At the end of the year, we evaluate people by asking two questions: Did you help pull us up? Or did you pull us down? If you pulled us down, why are you still here? But if you pulled us up, then we have something to talk about, and we can talk about how you can become even better. That’s sort of an overview of philosophy. I think a large part of running a company is philosophy.

We have a meeting every year where we bring all the branches together. It’s a very positive thing, where everyone states their goals for the previous year and whether they hit them or not, then they state their goals for the coming year and why they think they can do better. If you do that in front of all your peers, you have to put a little thought into it. Some of the people really think it through. They look at it as part of their commitment to each other.

You absolutely have to learn from mistakes and leave them behind you. My father had a saying. He said, “Show me the man who doesn’t make a mistake, and I’ll show you the man who doesn’t do anything.”

We don’t want to make every mistake, so we’ve learned from other people’s mistakes, too. If I was picking one mistake, it would be keeping someone who just had a bad attitude. I don’t care how talented someone is, it’s not worth working with them if it makes life miserable.

You read a lot, you pick up an idea here and there.

What do I read? I read ’em all. Peter Drucker, Les Schwab, all the Tom Peters, Good to Great, Behind the Golden Arches, Tipping Point.

We grew up on a farm in central Kansas, near Abilene, Eisenhower’s hometown, about 150 miles west of Kansas City. I was fourth of 10, so I’m in the middle. Sometimes I say I’m the youngest of four and the oldest of seven.

We learned the value of quantity and speed. We had to finish each job as fast as we could and get on to the next one. It wasn’t until I watched In Search of Excellence on PBS – I used to play that over and over again – that I realized how valuable it was to do the job right every time. That was critical.

Oh, my gosh, I was fulltime on a tractor at 9, I was working a full day in the field at 9. We milked cows, we fed pigs and cattle and chickens, we harvested. It was about survival.
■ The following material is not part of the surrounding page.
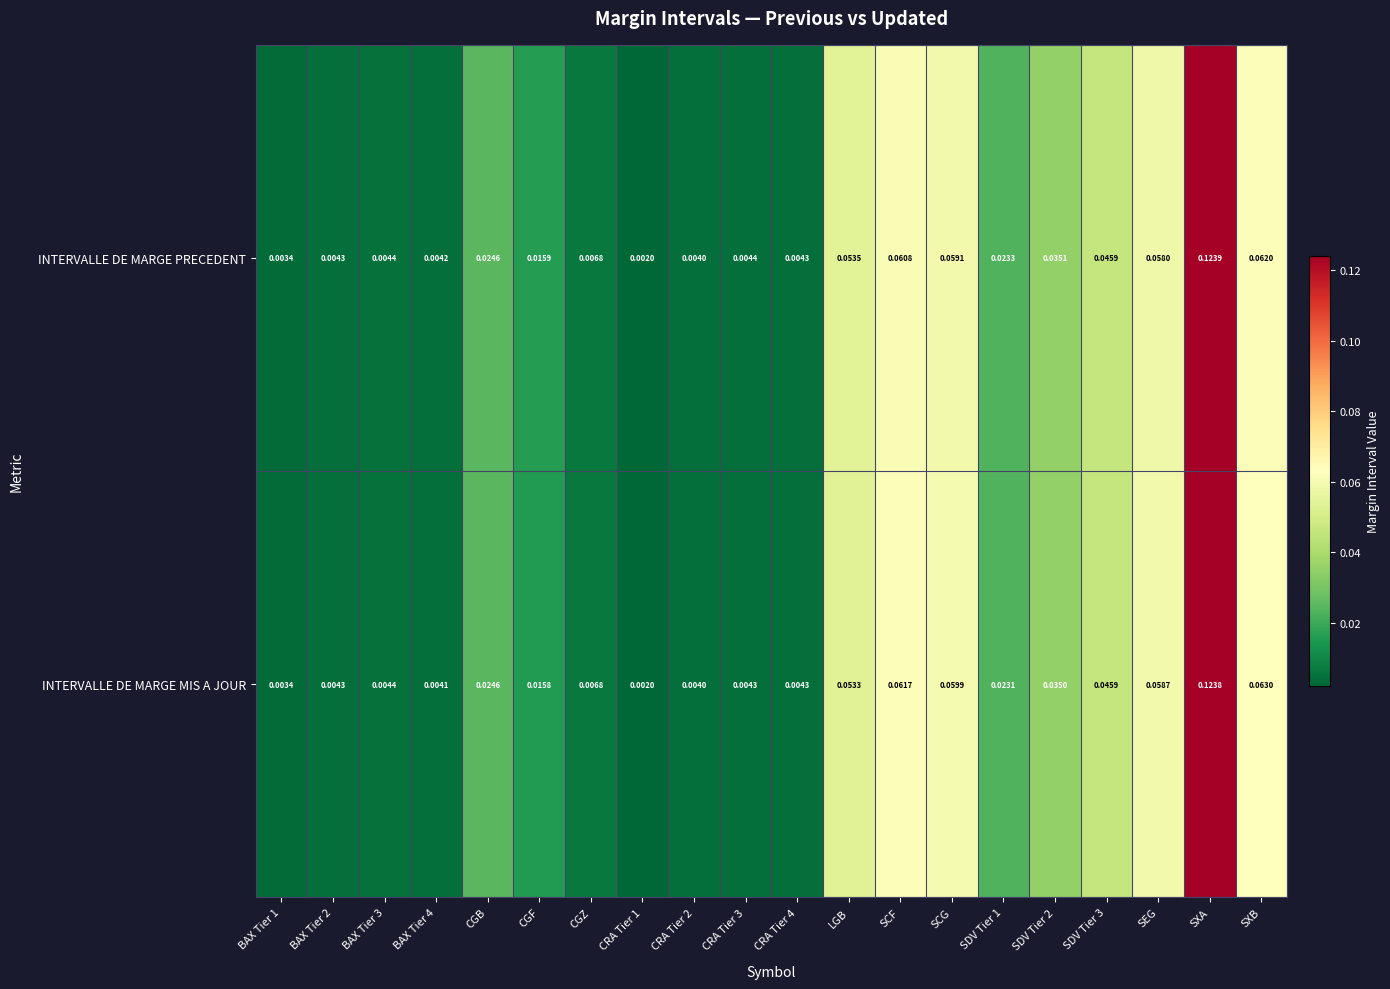

Between BAX Tier 1 and SCG, which series saw the biggest shift?

INTERVALLE DE MARGE MIS A JOUR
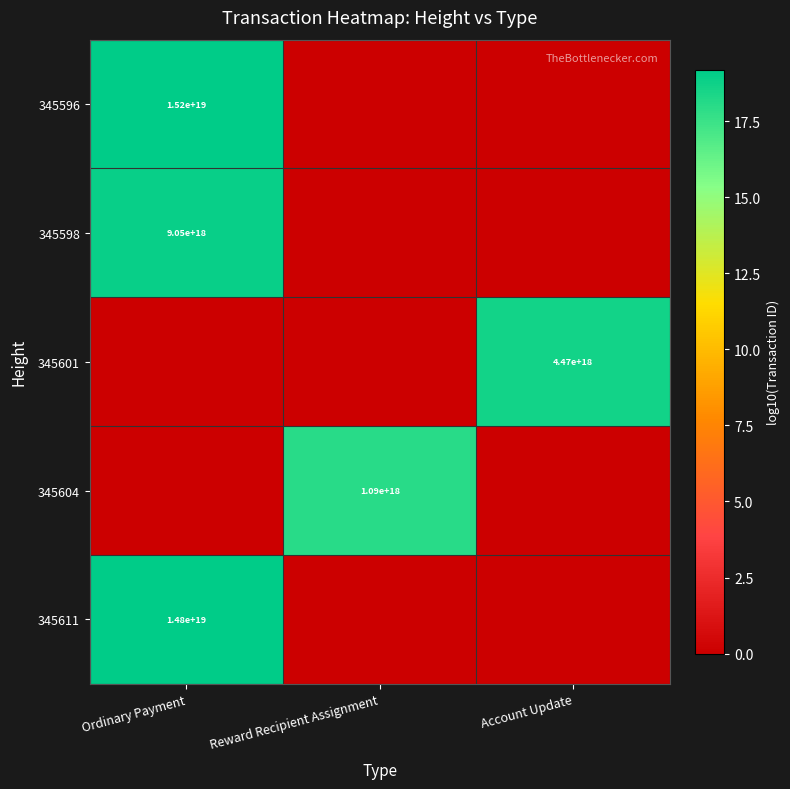

True or false: 345604 has a value of 545424348167534656 at Reward Recipient Assignment.

False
Every night, we had prayer. My father was a World War II veteran who married mom at the end of the war and had 10 kids over the next 18 years. He was afraid he wouldn’t survive and would leave mom with a bunch of little kids to feed. So our focus in prayer was that all of his sons get through college. Back then, you didn’t think about your daughters, because they would get married. Later, he said he never meant to slight his daughters. Well, all of his daughters became registered nurses and all of his sons are driven professionals. He taught us how to work. He taught us the power of persistence, perseverance. He was very successful.

We’re all still married to the same spouse, and any of us could have tossed the towel in a time or two. I don’t know how you measure that.

My father died in 1990. He was 85. Mom was 14 years younger than him. She died a couple of years ago. She was 89. She taught us to live. Her funeral, for me, wasn’t even sad. She had purpose.

I can run a chainsaw all day long. It’s very quick, from one job to the next, trimming trees, cutting trees. I still love it. I don’t do it much any more.